= Dronning Caroline Mathilde (DAC ship) =

1769 Danish East Indiaman ship

Dronning Caroline Mathilde, later renamed Ganges, following the arrest of her namesake, Princess Caroline-Mathilde of Denmark, was an East Indiaman of the Danish Asiatic Company, built in 1769. She sailed on seven expeditions to the Rast Indies.

==Construction==
The Dronning Caroline Mathilde was built for the Danish Asiatic Company at Fabritius & Wever's dockyard in Copenhagen. Her bilbrev was issued on 6 November 1769. She was named in honour of Princess Caroline-Mathilde of Denmark. In January 1773, after her namesake had been compromised by her affair with Struense, she was renamed Ganges.

==Career==
===As Dronning Caroline Mathilde===
- 1769-1771
Dronning Caroline Mathilde departed from Copenhagen in 1769, bound for Tranquebar. She arrived back in Copenhagen in 1771.

- 1771-1773
She departed from Copenhagen in 1771, bound for Tranquebar. She arrived at Tranquebar in July 1772. She departed from Tranquebar in February 1773.

===As Ganges===
- 1773-1775
She was captained by Diderich Bagge on her first expedition to Tranquebar under the new name. Her travel pass (afgangspas) was issued in December 1773. She arrived at Tranquebar in June 1774.

She set sail from Tranquebar in February 1775, bound for Copenhagen. Hermann Abbestée and his family were on board the ship as passengers. Abbestée had just resigned from the post as interim governor of the colony after spending 13 years. The ship reached Copenhagen on 17 August 1775.

- 1776-1777
She was captained by E. Junge on her next expedition to Tranquebar in 1776-1777. Her travel pas was issued in March 1776. She arrived at Tranquebar in September 1776.

- 1778-1780
She was again captained by E. Junge on her next expedition to Tranquebar and Frederiksbagore in 1778-1780. Her travel pass was issued in March 1778. A young Jacob Brønnum Scavenius served as acting supercargp (officially as assistant but there was no supercargo) on the expedition. Scacenius made friends with Johan Leonhard Fix during his stay in Frederiksnagore.

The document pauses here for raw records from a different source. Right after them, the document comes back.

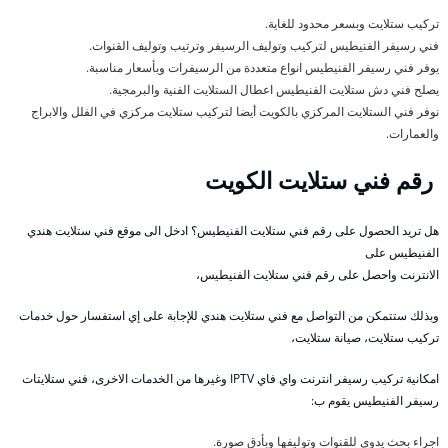
تركيب ستلايت وبسعر محدود للغاية.
فني رسيفر الفنيطيس لتركيب وتوليف الرسيفر وترتيب وتوليف القنوات.
يوفر فني رسيفر الفنيطيس انواع متعددة من الرسيفرات وبأسعار مناسبة.
يصلح فني دش ستلايت الفنيطيس اعطال الستلايت الفنية والبرمجية.
نوفر فني الستلايت المركزي بالكويت أيضا لتركيب ستلايت مركزي في الفلل والابراج
والعمارات.
رقم فني ستلايت الكويت
هل تريد الحصول على رقم فني ستلايت الفنيطيس؟ ادخل الى موقع فني ستلايت هندي
الفنيطيس على
الانترنت واحصل على رقم فني ستلايت الفنيطيس،
وبذلك ستتمكن من التواصل مع فني ستلايت هندي للإجابة على إي استفسار حول خدمات
تركيب ستلايت، صيانة ستلايت،
امكانية تركيب رسيفر انترنت واي فاي IPTV وغيرها من الخدمات الاخرى، فني ستلايتات
رسيفر الفنيطيس يقوم ب:
اجراء بحث يدوي للقنوات وتوليفها وبأدق صورة.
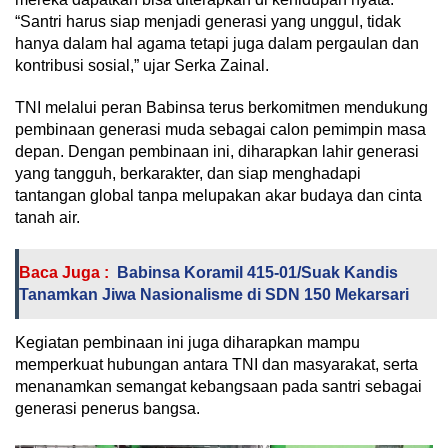
“Santri harus siap menjadi generasi yang unggul, tidak
hanya dalam hal agama tetapi juga dalam pergaulan dan
kontribusi sosial,” ujar Serka Zainal.
TNI melalui peran Babinsa terus berkomitmen mendukung
pembinaan generasi muda sebagai calon pemimpin masa
depan. Dengan pembinaan ini, diharapkan lahir generasi
yang tangguh, berkarakter, dan siap menghadapi
tantangan global tanpa melupakan akar budaya dan cinta
tanah air.
Baca Juga :
Babinsa Koramil 415-01/Suak Kandis
Tanamkan Jiwa Nasionalisme di SDN 150 Mekarsari
Kegiatan pembinaan ini juga diharapkan mampu
memperkuat hubungan antara TNI dan masyarakat, serta
menanamkan semangat kebangsaan pada santri sebagai
generasi penerus bangsa.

On the way back to Copenhagen, Ganges called at Tranquebar. This gave Scavenius an opportunity to apply was for the vacant position as 1st Assistant in Frederiksnagore. He ended up spending 15 years in India.

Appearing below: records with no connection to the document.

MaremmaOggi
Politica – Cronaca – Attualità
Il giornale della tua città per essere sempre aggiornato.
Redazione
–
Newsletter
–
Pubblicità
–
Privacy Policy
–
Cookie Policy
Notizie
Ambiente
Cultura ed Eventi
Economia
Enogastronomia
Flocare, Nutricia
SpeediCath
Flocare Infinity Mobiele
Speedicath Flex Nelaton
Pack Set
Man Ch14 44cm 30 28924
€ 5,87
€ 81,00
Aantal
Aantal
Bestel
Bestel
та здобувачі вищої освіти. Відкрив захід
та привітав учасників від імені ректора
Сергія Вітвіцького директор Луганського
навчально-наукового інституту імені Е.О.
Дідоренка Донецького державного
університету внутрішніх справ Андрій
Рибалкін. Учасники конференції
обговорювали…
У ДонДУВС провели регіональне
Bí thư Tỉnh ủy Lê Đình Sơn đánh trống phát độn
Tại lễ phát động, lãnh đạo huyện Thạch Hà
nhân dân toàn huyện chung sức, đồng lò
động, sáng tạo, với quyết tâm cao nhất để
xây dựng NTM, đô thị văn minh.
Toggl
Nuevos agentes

Ganges set sail from Tranquebar in March 1779, bound for Copenhagen.

- 1780-1782
She was captained by O. Selvog on her next expedition to Tranquebar in 1780-1782. 	Ger travel pas was issued in October 1780. She arrived at Tranquebar in July 1781.

- 1782-1785
The Ganges was captained by Capt. Haaber on her last expedition to Danish India in 1782-1785. Her travel pas was issued in November 1782. She departed from Serampore in December 1674, bound for Copenhagen.